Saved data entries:
--------

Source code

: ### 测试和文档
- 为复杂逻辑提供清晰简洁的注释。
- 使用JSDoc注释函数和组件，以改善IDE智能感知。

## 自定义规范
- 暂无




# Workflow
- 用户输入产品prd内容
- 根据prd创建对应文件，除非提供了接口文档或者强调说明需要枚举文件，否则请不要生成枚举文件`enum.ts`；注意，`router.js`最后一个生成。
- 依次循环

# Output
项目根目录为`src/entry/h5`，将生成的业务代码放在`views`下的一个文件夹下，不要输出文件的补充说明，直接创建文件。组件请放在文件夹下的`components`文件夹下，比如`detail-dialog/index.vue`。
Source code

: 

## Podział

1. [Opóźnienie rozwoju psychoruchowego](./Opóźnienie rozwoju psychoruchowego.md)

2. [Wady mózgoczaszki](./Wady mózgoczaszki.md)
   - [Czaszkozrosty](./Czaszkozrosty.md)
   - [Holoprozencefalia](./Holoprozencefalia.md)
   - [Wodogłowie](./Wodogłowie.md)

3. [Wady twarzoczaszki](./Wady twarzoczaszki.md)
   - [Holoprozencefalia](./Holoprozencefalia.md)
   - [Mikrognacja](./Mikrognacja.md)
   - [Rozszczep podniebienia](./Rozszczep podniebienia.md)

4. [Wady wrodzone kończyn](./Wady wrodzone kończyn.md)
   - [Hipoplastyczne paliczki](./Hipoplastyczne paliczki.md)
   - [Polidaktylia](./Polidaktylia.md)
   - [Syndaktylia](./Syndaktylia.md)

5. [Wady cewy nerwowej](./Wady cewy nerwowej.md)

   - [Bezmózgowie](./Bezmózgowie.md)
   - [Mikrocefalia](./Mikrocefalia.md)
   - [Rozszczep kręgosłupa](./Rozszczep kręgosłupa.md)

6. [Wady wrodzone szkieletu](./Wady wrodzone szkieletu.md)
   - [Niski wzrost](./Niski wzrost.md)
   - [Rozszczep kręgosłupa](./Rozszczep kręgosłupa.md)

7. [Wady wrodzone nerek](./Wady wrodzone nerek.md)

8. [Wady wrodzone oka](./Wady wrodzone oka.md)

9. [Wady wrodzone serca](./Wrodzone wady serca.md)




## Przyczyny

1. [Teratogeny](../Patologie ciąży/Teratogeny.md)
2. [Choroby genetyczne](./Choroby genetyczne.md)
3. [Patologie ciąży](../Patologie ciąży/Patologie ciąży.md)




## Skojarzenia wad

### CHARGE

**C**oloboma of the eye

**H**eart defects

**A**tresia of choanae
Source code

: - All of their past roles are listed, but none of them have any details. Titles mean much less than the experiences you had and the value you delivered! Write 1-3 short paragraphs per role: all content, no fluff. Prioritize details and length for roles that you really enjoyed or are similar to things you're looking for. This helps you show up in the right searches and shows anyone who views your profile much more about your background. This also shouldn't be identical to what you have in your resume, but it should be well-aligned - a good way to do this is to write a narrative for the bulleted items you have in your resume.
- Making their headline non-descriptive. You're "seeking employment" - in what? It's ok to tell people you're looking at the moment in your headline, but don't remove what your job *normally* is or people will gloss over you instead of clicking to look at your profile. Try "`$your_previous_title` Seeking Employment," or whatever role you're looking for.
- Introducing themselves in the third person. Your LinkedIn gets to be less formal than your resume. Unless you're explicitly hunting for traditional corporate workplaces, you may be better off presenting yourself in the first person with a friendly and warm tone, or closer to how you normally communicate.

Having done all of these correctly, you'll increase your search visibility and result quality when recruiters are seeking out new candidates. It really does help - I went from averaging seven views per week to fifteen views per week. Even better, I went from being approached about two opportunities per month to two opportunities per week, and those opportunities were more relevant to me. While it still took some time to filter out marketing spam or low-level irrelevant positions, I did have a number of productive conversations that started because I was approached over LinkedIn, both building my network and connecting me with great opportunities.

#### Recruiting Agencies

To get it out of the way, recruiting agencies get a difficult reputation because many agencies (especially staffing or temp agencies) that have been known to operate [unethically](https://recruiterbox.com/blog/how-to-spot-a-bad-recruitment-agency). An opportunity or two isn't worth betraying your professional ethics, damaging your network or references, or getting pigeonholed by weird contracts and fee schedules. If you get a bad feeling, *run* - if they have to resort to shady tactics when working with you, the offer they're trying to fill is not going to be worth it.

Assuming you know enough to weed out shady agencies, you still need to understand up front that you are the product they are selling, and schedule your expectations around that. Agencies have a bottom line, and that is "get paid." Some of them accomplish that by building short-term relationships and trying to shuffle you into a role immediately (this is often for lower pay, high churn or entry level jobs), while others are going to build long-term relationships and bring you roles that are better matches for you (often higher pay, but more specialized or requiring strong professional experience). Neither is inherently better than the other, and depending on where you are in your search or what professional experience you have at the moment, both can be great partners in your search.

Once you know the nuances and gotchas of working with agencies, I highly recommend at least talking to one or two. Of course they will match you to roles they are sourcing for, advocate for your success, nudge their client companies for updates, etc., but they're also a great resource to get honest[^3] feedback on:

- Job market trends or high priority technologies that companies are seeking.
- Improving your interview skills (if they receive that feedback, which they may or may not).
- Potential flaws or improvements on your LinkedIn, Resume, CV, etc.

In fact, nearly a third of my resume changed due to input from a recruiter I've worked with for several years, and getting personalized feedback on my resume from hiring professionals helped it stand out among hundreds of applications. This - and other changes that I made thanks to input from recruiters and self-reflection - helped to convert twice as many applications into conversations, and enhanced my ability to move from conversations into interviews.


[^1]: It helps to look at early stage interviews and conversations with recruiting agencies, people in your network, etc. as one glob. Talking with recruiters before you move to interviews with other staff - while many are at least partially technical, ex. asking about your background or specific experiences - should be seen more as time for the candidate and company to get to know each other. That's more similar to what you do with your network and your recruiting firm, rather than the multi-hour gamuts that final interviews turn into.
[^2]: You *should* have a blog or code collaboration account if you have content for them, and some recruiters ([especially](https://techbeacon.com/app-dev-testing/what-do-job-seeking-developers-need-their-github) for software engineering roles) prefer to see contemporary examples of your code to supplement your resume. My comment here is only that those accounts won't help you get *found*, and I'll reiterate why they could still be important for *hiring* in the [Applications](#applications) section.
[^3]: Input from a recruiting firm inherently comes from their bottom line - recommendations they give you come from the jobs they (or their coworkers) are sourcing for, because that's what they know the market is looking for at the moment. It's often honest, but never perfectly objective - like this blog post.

--------

• _Required work_: Within the records above, count each line holding "wrodzone". Write down only the number.

• _Output_: 5